The One with Beauty
Well, I was all geared up for a post about nail polish and bracelets, but then I read Amanda's blog and I thought, "well geez, Kait, have some substance." Because I do, and here I am.
Beauty is a hard concept. There are infinitely many definitions of beauty over time and space, but isn't beauty just in the eye of the beholder? More often than not, beauty is defined by media and cultural standards. In turn, our personal definitions of beauty are shaped by this, until everyone has identical definitions of beauty. Only we aren't identical in looks or personality. What happens is that we are left with a comparison to that stagnant definition, with ratings of beauty on a scale of closeness to the so-called standard. This leaves the "lesser beauties" with feelings of inadequacy, and in general, pitches neighbors against neighbors, judging each other and themselves according to a made up scale they so readily adopted but in time learned to resent.
This is true of our society, the world we live in. But it doesn't have to be. When we take off our beauty blinders and learn to see clearly outside the lens of vanity that's thrust upon us at an early age, we can find the beauty in ourselves and the world around us. We can either accept these skewed standards of beauty and live in self-loathing and judgement of others, or we can choose to reject the magazines and learn to see beauty in ourselves. The easy part is recognizing this. The hard part is choosing. Opting against the mainstream is never easy, but isn't it what we're called to do? If we aim to have lives rooted in love, well, isn't that made easier by loving yourself and your neighbors?

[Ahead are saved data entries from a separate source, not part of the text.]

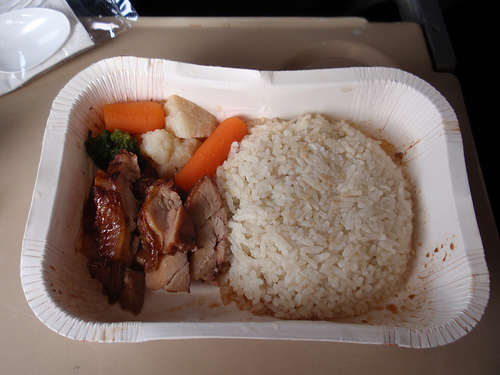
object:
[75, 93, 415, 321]
food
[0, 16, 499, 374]
tray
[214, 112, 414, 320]
rice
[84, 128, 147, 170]
broccoli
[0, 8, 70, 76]
spoon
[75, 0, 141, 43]
wrapper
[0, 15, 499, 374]
table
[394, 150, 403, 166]
sauce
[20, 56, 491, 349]
container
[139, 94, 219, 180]
cauliflower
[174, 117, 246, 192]
carrots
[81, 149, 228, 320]
beef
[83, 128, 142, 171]
veggie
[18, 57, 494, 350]
plate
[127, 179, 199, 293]
pieces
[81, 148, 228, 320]
meat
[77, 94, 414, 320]
meal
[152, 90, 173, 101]
corner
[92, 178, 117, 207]
skin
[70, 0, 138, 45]
plastic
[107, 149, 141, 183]
chicken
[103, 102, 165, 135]
baby carrot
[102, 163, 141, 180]
glaze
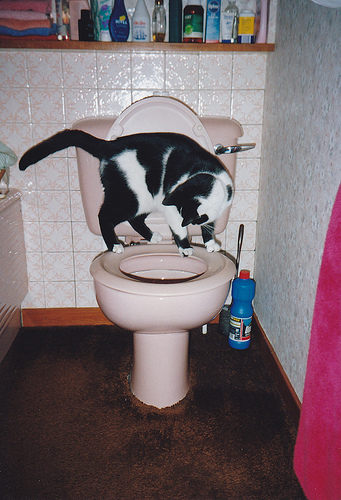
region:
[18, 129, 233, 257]
Cat is white and black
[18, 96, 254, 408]
Cat standing on toilet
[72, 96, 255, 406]
The toilet is pink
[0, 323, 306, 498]
The floor is brown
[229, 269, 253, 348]
A bottle of something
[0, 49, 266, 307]
Tiles on the wall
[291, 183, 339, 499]
Pink towel hangs down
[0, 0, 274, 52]
A shelf of stuff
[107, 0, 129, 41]
The bottle is blue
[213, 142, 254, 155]
Handle is silver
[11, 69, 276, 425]
A black and white cat standing on a toilet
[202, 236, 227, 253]
A cat's white paw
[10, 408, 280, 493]
A brown carpeted floor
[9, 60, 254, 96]
A pink and white tiled bathroom wall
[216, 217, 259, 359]
A bottle of toilet cleaner and a toilet brush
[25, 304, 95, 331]
A brown wooden baseboard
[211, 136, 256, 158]
A silver metal toilet handle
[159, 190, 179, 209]
A cat's right ear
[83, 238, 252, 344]
A pink porcelain toilet bowl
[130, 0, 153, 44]
A bottle of Old Spice aftershave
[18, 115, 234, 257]
the cat on the toilet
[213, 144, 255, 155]
the handle on the toilet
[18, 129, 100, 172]
the tail on the cat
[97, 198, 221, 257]
the four legs on the cat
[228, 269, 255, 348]
the bottle next to the toilet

These questions are hard, and are ones that I ask myself daily. I don't have the answers, friends. But I sure am trying to shake off the rigid definition of beauty and learn to see myself in full. And sometimes it's painful, and I don't always love what I see, and I think maybe I could love myself more if I fell closer to the beauty on that stupid old scale. But then I am reminded of grace and humility, and the love of family and friends and an incredible Savior, and then I think I'm not half bad. Seeing others love me well helps me to love myself well, if that makes sense. I am worthy of love because I am loved. There's so much beauty to be found, in ourselves and others, when we offer up a little bit or grace. Grace for the road, grace for imperfections, grace for trying. Grace and beauty are the perfect foils to each other, always playing off the other, ever increasing. So lets give ourselves a little grace, so then we can see beauty for what it is - a reflection of all good and perfect gifts.